Всадники спешились у вырытых в прибрежном овраге землянок малой крепостной заставы. Купец Дэмиан выступил вперед и протянул сотнику государеву грамоту. Ознакомившись с ее содержанием и осмотрев красную восковую печать, воины поклонились и поспешили спустить на воду плоскодонный баркас, дабы не чинить задержки государевым посланцам. Погрузив честных бояр с конями и служителями в баркас, они поплевали на ладони и взялись за весла. Был час, когда человек здесь особенно ощущает свое одиночество. Но высоко в небо быстро проносились поднявшиеся из оголенных рощ станицы диких уток. А над ними раздавались крики диких гусей. Проводив их глазами, путники стали следить за величественным полетом стаи белых пеликанов, взмывших в небесную высь и опустившихся затем, словно снежные хлопья, недалеко от того места, где на крепостной башне реяло голубое господарево знамя. На развевавшемся по ветру знамени Штефана-водэ была вышита золотыми нитями голова зубра.
Казалось, воины на стенах тоже следили, опершись на свои копья и чеканы, за высоким полетом пеликанов. Дозорный у ворот затрубил лишь тогда, когда плоскодонка пристала к берегу. Старый конюший сел в седло, медленным шагом проехал вперед и остановился у рва. Из бойницы над воротами на него внимательно смотрел воин, но выражение его лица было отнюдь не враждебно. Очевидно, он узнал по одеянию господарских сановников.
Старый конюший поднял правую руку в знак того, что хочет говорить. Служитель крикнул ему сверху:
– Если дело государево, наш пыркэлаб велел впустить вас без промедления.
– Мы едем из Сучавы, – ответил конюший. – Я Маноле Черный Тимишский. У нас господарева грамота.
– Знаем, – сказал с улыбкой воин и склонил голову.

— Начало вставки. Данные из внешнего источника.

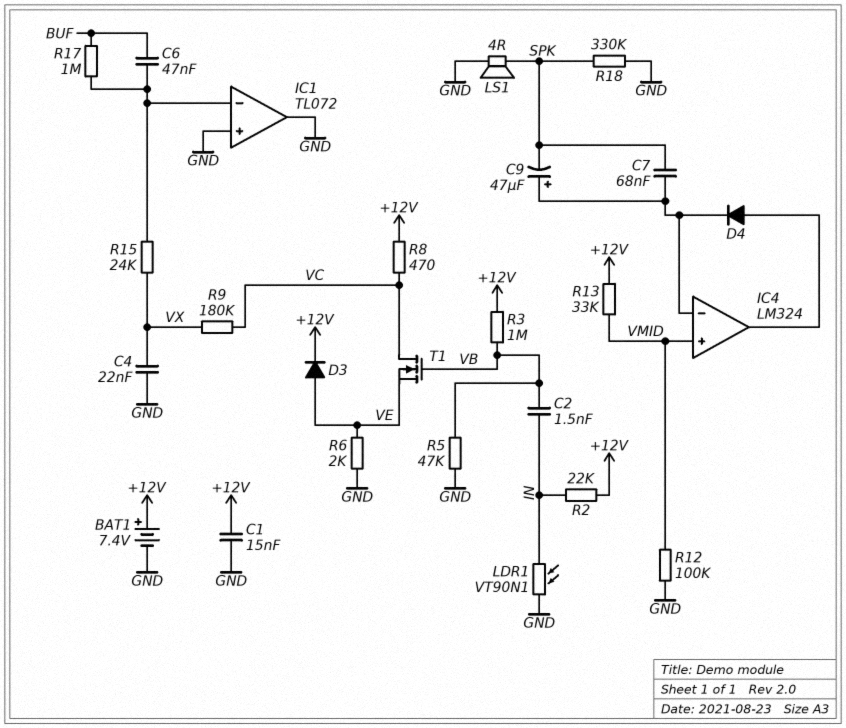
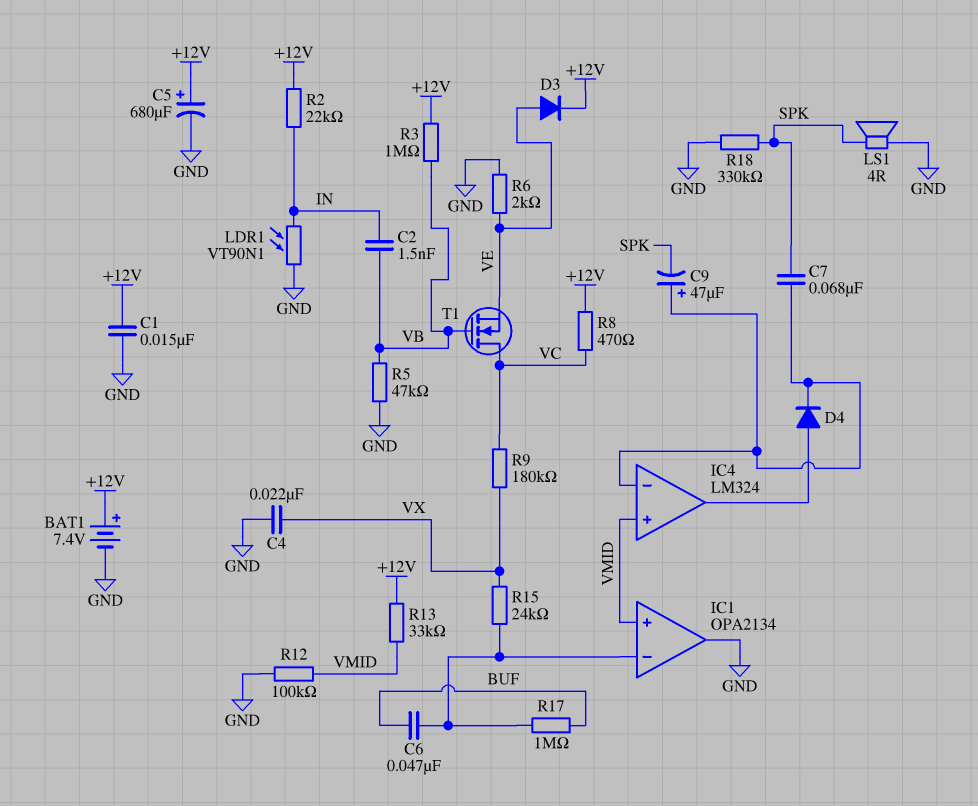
C5: none -> 680uF (plus +12V, minus GND)
IC1: TL072 -> OPA2134
IC1 pin in+: GND -> VMID

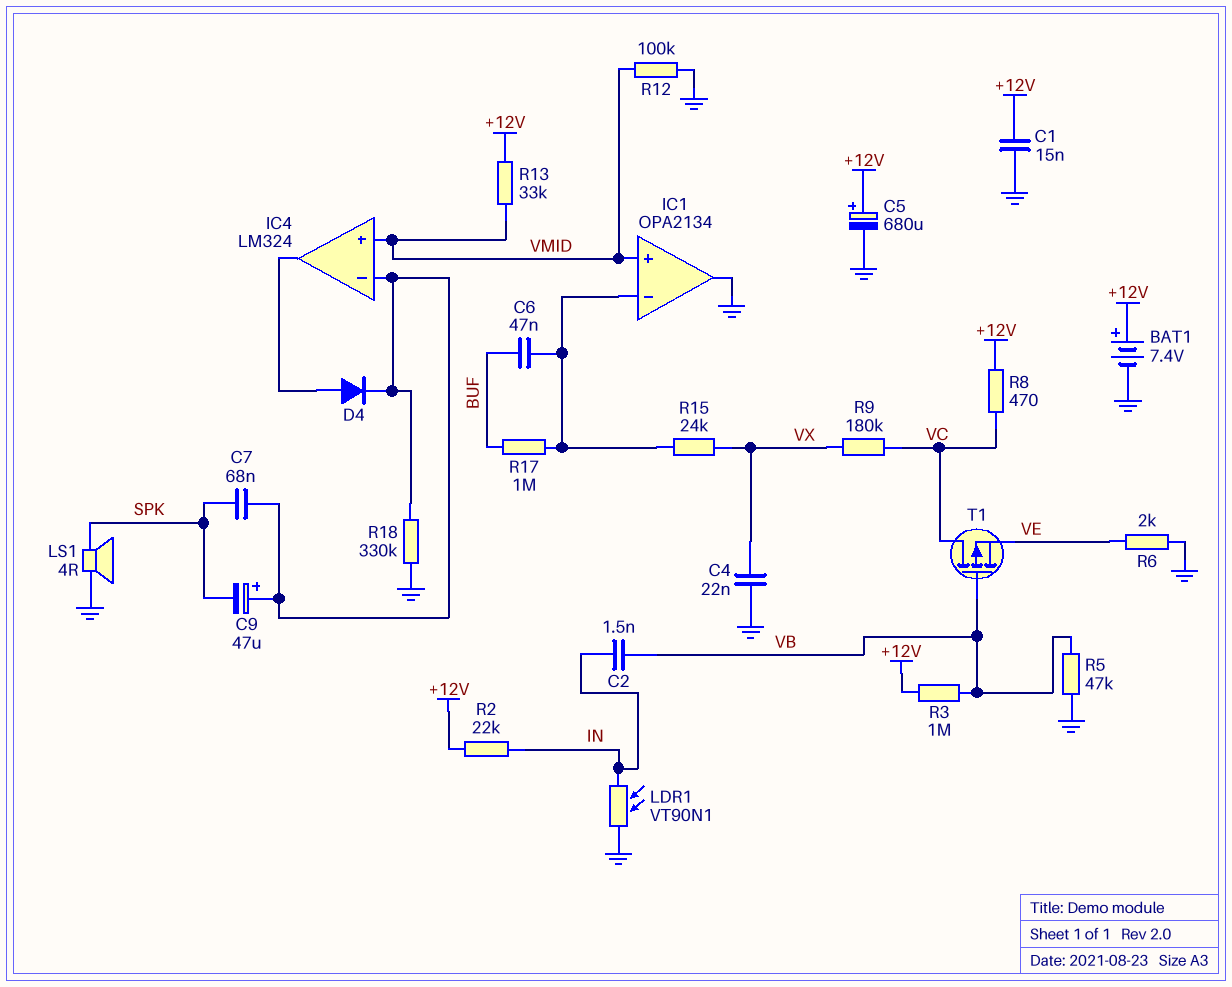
D3: diode (A VE, K +12V) -> none
R18: 330k (GND, SPK) -> 330k (GND, IC4/in-)
T1: NMOS (G VB, D VC, S VE) -> PMOS (G VB, D VC, S VE)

По его приказу мост опустили, звеня цепями, и ворота открылись. Конюший Маноле, немного удивленный, но гордый такой встречей, переехал через мост, за ним последовали его спутники.
Воин спустился со стены и потребовал грамоту. Купец Дэмиан протянул ее. Воин рассмеялся.
– Звать меня Дима Ворунтару, – пояснил он, – вот уж два месяца, как стою тут приставом у ворот – за этот срок я лишь позавчера видел лицо земляка. А сегодня вижу во второй раз. Приложусь сперва к печати господаря нашего, а затем попрошу вас поделиться новостями со всего света. Пыркэлаб Гоян просил долго не лишать его вашего общества. В покоях ждет угощение; каждый вечер мы стараемся скрасить как-нибудь наше одиночество.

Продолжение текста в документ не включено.